According to experts, the employment forecast for the Finance Industry appears to be on the rise in 2011.

"Budgets are done and companies are ready to hire," says Jonathan Mazzocchi, partner and general manager, accounting and finance division, for Winter, Wyman & Co. "People are getting paid bonuses and getting promotions, or not getting them and jumping ship. It creates more hiring volatility, particularly for middle- and senior-management positions."

According to Bill Driscoll, New England district president of specialized staffing firm Robert Half International, there are three positive signs in the finance hiring arena:

  • A rebound in full-time hiring, which has come back stronger during this recovery than in past recoveries.
  • A steady, sequential growth in temporary hiring, which has been a leading indicator of past recoveries.
  • Rising conversion rates of temporary workers to full-time, permanent finance employment.

New government regulations will boost demand for compliance analysts and tax accountants in 2011, says Brendan Courtney, president of recruiting and staffing agency The Mergis Group, a division of SFN Group in Fort Lauderdale, Florida. "Given everything from Securities and Exchange Commission rule changes to new consumer-protection agencies, companies know there are going to be regulatory and compliance issues coming and they're trying to get ahead of the curve," he says. Another high-demand position: internal auditor. "It's the least glamorous of all the accounting and finance positions because it's considered to be a necessary evil." And, with fewer undergraduates going into accounting, there's a gap between the demand for entry-level internal audit accountants and the number of graduates ready to step into those jobs.

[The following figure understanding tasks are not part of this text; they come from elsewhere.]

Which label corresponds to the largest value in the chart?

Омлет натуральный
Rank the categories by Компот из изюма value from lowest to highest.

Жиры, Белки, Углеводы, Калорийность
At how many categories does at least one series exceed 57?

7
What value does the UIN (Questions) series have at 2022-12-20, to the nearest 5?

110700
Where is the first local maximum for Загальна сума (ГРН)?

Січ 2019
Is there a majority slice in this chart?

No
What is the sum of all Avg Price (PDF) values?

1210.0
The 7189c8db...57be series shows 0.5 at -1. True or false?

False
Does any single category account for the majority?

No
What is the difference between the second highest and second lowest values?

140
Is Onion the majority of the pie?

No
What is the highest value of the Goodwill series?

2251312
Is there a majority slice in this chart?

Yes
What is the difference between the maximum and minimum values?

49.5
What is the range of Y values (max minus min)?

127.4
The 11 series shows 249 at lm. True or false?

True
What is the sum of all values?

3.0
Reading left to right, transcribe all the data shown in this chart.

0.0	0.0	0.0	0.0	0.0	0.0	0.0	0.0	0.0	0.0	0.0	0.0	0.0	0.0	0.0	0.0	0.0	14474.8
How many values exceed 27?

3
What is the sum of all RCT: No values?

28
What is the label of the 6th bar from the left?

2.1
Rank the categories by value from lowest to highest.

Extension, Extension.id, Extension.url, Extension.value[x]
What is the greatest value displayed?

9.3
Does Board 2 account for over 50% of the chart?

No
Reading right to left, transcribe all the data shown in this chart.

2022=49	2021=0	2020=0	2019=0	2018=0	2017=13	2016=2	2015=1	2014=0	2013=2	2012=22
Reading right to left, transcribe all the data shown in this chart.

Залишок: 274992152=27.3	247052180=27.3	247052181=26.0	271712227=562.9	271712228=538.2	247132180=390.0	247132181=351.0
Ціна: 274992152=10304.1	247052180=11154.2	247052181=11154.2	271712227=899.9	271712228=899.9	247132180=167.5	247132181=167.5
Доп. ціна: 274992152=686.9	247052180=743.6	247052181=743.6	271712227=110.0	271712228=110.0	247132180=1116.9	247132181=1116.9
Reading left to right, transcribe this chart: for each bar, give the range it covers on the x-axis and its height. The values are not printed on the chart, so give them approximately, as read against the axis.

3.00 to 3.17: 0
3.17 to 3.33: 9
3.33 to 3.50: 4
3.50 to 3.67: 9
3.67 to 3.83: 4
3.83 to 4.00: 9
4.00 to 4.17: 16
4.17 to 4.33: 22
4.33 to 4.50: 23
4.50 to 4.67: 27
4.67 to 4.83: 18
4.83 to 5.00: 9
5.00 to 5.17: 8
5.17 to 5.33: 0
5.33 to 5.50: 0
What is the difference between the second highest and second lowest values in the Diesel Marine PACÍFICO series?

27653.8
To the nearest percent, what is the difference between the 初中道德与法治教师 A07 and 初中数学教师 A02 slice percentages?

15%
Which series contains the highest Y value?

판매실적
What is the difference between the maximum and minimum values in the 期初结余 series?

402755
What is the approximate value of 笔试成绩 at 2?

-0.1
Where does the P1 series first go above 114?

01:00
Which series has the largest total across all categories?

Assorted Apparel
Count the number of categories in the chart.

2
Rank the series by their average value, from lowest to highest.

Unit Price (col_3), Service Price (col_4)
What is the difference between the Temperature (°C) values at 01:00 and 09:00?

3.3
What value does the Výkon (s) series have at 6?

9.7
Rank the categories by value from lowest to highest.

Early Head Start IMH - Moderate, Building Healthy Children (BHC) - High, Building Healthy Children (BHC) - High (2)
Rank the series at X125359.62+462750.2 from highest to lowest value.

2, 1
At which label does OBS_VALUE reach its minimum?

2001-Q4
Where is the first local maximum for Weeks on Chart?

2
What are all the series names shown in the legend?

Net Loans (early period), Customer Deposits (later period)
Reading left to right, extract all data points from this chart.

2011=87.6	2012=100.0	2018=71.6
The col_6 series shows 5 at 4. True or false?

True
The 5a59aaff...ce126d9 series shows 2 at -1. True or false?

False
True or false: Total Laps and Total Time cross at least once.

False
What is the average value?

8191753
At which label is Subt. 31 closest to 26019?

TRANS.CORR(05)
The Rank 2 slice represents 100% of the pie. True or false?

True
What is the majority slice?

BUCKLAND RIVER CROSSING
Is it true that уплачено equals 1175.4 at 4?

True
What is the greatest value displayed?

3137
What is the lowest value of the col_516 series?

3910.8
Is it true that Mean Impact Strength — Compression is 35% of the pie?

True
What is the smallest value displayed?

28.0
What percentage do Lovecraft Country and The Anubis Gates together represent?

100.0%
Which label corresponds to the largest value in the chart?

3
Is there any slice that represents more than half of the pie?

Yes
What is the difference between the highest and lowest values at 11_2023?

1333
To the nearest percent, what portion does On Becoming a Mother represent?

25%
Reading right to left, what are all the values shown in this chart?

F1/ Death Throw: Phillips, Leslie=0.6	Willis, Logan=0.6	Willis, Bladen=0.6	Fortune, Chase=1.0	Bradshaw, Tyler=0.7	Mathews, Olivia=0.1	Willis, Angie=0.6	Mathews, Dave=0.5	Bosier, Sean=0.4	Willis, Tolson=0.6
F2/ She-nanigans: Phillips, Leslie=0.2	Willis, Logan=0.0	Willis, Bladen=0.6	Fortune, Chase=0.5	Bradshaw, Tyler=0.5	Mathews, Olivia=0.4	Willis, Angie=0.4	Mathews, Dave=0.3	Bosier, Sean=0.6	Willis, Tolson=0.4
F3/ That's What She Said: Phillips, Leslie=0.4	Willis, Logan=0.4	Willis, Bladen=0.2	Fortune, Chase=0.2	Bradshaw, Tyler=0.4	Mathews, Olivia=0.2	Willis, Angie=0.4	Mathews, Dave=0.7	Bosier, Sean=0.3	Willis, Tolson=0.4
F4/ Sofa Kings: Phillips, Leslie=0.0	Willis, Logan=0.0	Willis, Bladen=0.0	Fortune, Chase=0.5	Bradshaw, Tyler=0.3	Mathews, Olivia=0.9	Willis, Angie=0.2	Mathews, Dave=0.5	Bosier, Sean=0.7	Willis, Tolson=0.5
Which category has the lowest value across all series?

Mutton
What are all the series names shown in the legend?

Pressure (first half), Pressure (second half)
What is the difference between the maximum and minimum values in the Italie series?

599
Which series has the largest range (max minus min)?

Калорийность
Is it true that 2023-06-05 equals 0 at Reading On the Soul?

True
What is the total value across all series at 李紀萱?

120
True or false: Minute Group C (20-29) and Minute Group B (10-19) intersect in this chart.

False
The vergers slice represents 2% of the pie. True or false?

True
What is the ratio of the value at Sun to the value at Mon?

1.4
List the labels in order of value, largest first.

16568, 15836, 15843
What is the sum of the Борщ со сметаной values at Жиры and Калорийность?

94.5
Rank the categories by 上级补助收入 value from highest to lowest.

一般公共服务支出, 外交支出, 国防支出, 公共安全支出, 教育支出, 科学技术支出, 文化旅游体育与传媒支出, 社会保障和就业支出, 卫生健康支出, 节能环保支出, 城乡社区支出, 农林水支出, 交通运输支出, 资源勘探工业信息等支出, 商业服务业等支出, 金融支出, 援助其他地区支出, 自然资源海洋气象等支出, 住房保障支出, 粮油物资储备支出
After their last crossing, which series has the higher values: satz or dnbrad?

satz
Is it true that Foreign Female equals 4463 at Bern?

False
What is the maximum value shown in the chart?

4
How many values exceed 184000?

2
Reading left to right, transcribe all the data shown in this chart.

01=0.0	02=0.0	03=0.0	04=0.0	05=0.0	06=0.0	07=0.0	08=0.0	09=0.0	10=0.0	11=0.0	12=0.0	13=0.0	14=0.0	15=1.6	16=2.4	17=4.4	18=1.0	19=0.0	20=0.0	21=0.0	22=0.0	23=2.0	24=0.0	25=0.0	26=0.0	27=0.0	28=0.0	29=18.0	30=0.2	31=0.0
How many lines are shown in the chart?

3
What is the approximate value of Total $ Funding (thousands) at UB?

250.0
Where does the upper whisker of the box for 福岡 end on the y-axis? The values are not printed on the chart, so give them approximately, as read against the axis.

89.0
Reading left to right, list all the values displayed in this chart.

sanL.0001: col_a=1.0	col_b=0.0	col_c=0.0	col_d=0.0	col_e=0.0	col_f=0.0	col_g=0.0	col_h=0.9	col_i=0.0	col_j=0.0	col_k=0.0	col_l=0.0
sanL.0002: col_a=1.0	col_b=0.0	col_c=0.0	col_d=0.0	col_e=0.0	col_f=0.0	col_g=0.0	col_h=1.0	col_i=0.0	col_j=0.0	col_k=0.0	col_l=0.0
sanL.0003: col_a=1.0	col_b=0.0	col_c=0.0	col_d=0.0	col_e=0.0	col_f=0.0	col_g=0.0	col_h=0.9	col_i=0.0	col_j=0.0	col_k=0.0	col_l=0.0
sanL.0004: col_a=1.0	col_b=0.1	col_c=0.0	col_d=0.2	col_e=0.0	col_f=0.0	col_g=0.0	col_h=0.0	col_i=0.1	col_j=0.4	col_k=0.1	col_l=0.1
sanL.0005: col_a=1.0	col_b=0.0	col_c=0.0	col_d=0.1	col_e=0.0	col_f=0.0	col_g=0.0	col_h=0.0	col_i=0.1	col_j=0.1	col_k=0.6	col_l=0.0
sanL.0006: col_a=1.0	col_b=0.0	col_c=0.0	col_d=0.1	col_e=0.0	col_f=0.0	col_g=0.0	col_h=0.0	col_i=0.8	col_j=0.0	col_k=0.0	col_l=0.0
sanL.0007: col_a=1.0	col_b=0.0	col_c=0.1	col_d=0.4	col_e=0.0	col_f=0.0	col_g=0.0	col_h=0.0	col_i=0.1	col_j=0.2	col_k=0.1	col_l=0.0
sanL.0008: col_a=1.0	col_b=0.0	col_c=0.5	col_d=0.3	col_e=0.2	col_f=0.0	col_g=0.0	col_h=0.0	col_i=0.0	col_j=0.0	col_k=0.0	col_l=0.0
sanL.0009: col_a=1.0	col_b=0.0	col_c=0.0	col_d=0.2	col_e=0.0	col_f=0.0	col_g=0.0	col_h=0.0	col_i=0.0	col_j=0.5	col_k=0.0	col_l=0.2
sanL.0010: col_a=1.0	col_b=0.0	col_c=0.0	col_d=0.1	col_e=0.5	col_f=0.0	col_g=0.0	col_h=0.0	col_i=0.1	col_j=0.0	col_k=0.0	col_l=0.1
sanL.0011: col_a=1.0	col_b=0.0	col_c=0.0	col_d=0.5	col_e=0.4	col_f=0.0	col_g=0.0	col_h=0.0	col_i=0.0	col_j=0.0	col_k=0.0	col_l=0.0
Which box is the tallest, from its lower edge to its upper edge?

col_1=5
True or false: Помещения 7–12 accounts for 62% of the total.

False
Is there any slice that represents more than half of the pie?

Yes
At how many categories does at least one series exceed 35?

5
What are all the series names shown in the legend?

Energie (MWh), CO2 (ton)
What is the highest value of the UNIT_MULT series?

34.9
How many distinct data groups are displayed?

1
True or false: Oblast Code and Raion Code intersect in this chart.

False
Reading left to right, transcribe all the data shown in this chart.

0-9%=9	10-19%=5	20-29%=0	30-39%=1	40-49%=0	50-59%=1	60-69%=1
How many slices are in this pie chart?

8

According to the U.S. Bureau of Labor Statistics website, jobs for "personal financial advisors are projected to grow by 30% over the 2008—18 period, which is much faster than the average for all occupations. Growing numbers of advisors will be needed to assist the millions of workers expected to retire in the next 10 years." In fact, Financial Adviser was ranked one of "The 50 Best Careers of 2011" by US News & World Report last month.